Once again, I’m reminded (thanks, Anne) that the best way to deal with having no idea what to write is just to write anyway. I’m ashamed, really, at how long it’s taken me to update this durn thing, but I won’t go on about that, because it’s boring. I go through phases of thinking I’m going to be a world-famous blogger like Stephanie Klein, or just a locally famous blogger like Anne (again). Or, even, like my alter ego. But then I lose motivation and faith in my own ability to be interesting and/or funny.
I am interesting, though, and funny, which I know you probably shouldn’t say about yourself, but really, why shouldn’t you? Especially when other people don’t say it nearly enough.
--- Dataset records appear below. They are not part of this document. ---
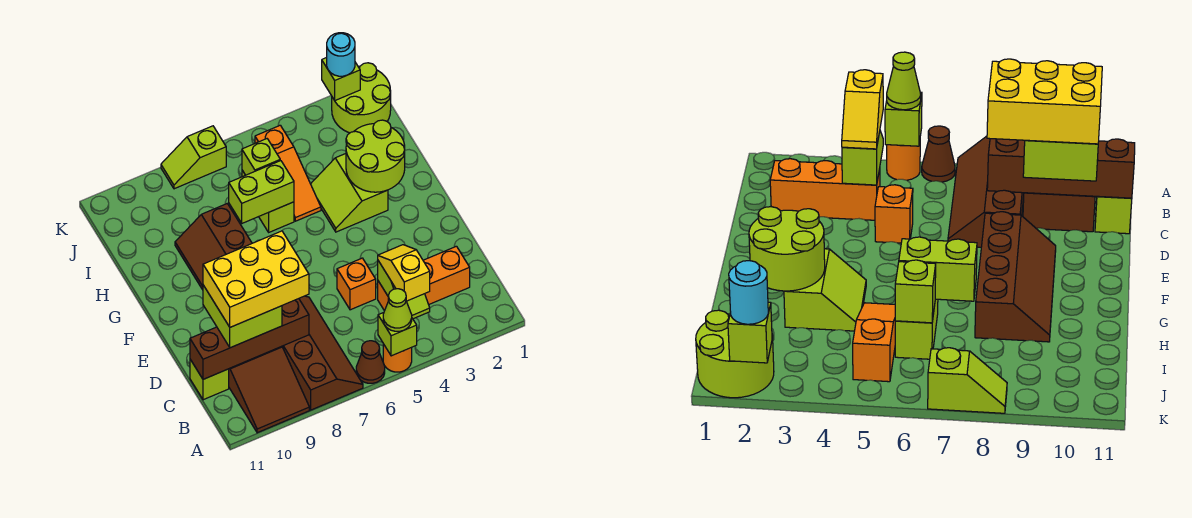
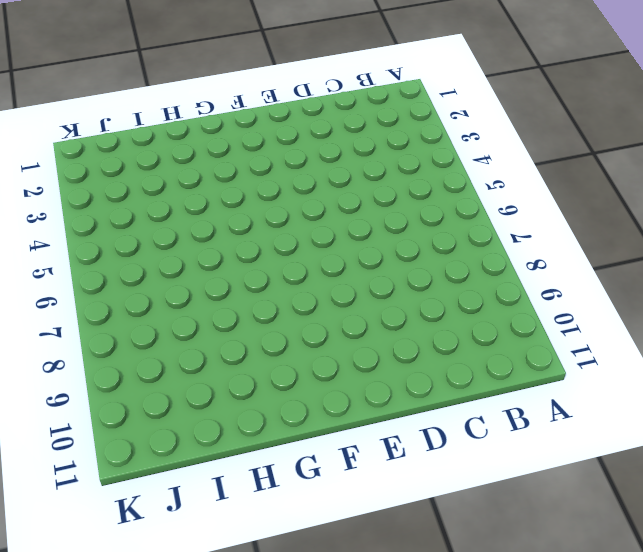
none -> orange 1x1 round brick [383,344,412,372]
none -> brown 1x1 cone [356,341,385,383]
none -> brown 2x4 slope [282,296,363,410]

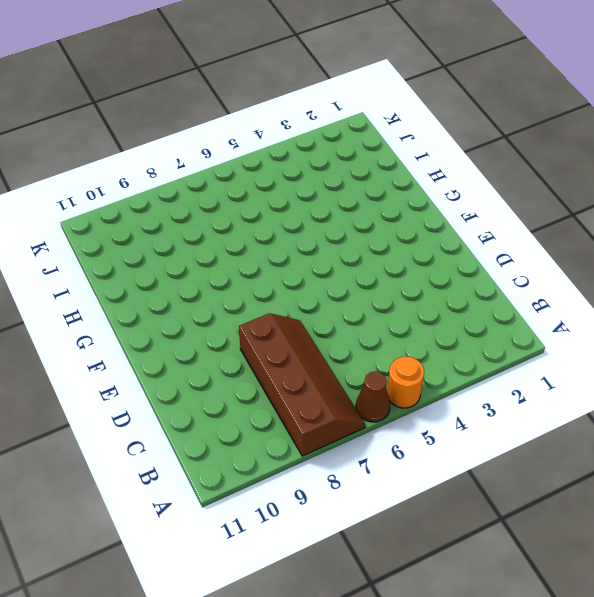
none -> brown 2x3 slope [229,346,309,433]
none -> orange 1x3 brick [378,246,470,311]
none -> lime 1x1 brick [190,360,229,400]

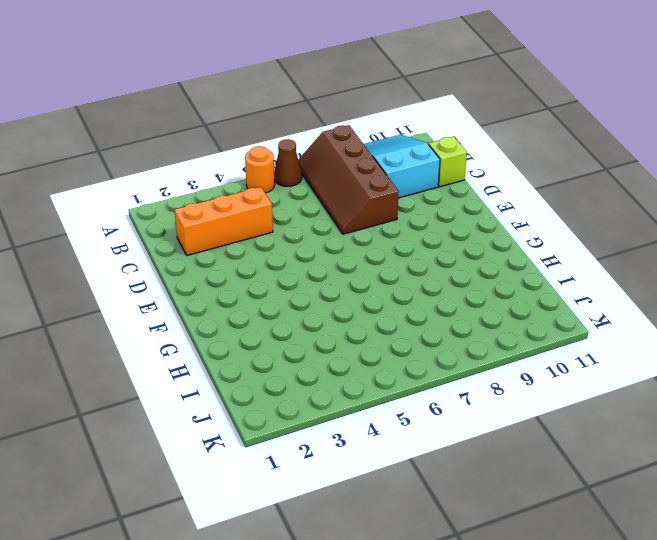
cyan 2x3 slope [364,135,440,198] -> brown 2x3 slope [229,346,309,433]
none -> orange 1x1 brick [337,258,376,310]
none -> brown 2x4 slope [175,204,252,290]
none -> lime 2x2 slope [311,154,388,232]

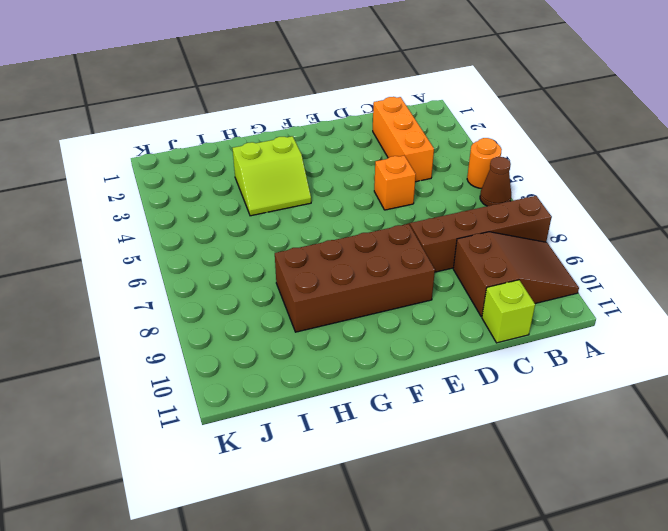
brown 2x4 brick [275,224,435,332] -> brown 2x4 slope [175,204,252,290]
none -> orange 1x3 slope [255,125,321,221]
none -> lime 1x2 brick [242,170,294,232]
none -> lime 2x2 round brick [332,63,391,133]

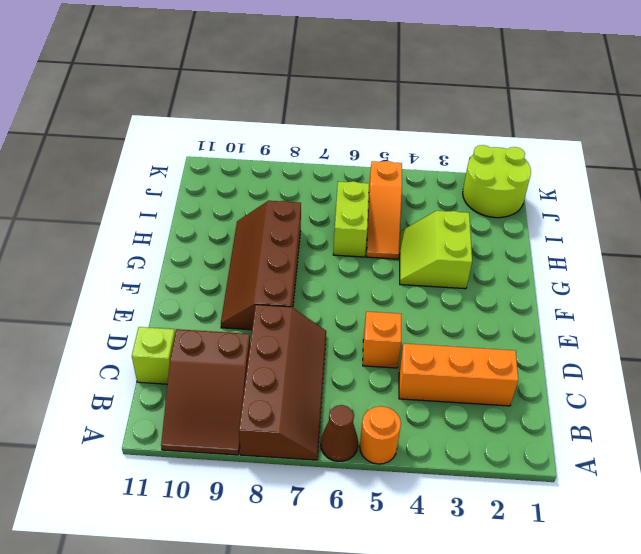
none -> lime 1x2 slope [161,126,226,189]
none -> lime 1x1 brick [378,313,417,356]
none -> lime 1x2 slope [378,261,430,319]

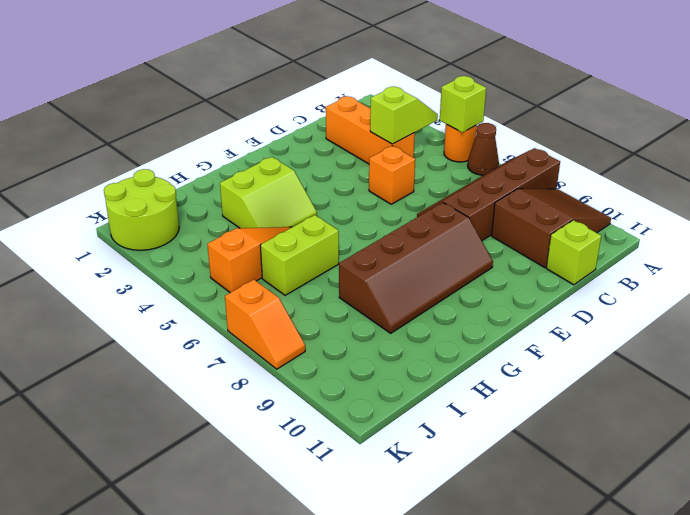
orange 1x2 slope [225,280,305,369] -> lime 1x2 slope [161,126,226,189]
none -> brown 1x4 brick [190,299,309,379]
none -> lime 2x2 round brick [346,120,405,192]
none -> lime 1x2 brick [229,161,294,223]

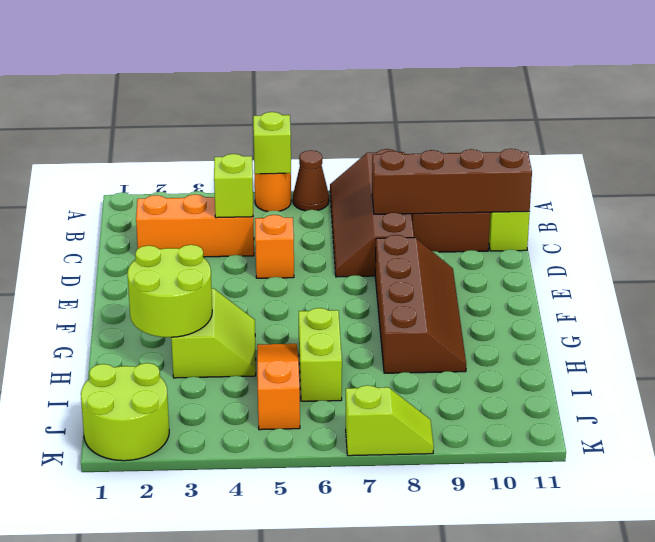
none -> lime 1x2 brick [229,161,294,223]
none -> lime 1x1 brick [242,139,280,175]
none -> lime 1x1 brick [322,58,360,100]

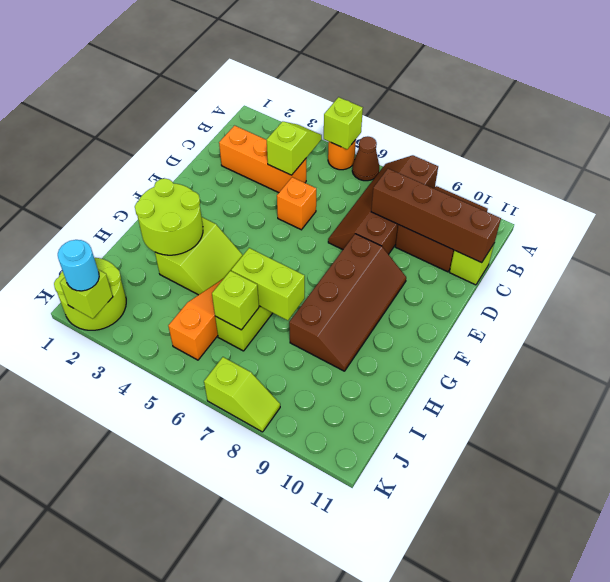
none -> lime 1x1 cone [383,289,412,331]
none -> yellow 1x2 slope [378,245,430,301]
none -> lime 2x2 brick [203,285,282,348]

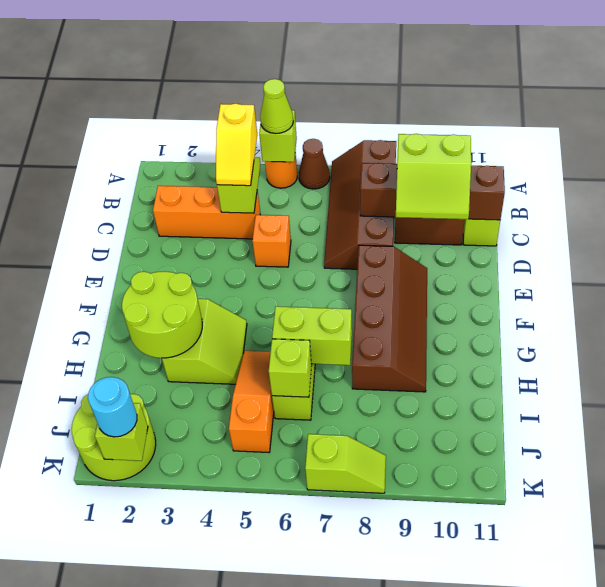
lime 2x2 slope [396,134,471,219] -> lime 2x2 brick [203,285,282,348]
none -> yellow 2x3 brick [203,231,309,327]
Besides, I know I am funny because last night I made my husband laugh until he couldn’t breathe, and he is the funniest man I know, so that has to say something about how funny I am.
Before I got married, my Smug Married Friends (of which I am now a part), told me how lovely it was to get in bed with their husbands at night and talk about their days. Well, that lasted about a week, but then I started falling asleep while Simon took a shower, and I’d wake up later with my book on the floor and him snoring beside me.
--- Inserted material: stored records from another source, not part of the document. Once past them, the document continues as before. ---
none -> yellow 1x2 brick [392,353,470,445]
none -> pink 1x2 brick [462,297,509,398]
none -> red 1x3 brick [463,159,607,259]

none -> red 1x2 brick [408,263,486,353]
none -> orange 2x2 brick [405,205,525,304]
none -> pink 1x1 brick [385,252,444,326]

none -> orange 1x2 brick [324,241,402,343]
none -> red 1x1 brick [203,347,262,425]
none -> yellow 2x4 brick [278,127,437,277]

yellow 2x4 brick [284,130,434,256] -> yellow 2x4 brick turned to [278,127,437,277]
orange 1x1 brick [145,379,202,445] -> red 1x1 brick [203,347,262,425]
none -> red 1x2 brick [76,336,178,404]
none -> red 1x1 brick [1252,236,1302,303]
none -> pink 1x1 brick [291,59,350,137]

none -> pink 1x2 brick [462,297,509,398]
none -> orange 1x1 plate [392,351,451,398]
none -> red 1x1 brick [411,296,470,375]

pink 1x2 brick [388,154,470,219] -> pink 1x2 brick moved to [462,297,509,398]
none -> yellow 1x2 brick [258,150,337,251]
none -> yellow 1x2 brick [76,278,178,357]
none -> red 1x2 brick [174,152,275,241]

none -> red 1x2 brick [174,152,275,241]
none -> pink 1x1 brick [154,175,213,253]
Last night, however, I had a taste of what the SMFs had bragged about, as we stole an hour in our bed to chat after two weeks of non-stop partying and people. Our house guests, J and J, visiting from England, slept in our guest room across the hall, and we talked about Christmas with my family, and New Year’s Eve plans, and having house guests non-stop for two months. We made plans for the next three weekends, talked about what makes a good friend, and what kind of church we want to find. We talked about our friends and family, and which ones we really like and which ones we just pretend to like ‘cause we have to.
I overslept this morning, because of our late-night talking, and came rolling into work at 9:20, but it was totally worth it. Making my husband laugh so hard he has to sit up in bed to catch his breath makes up for disapproving looks from my boss any day.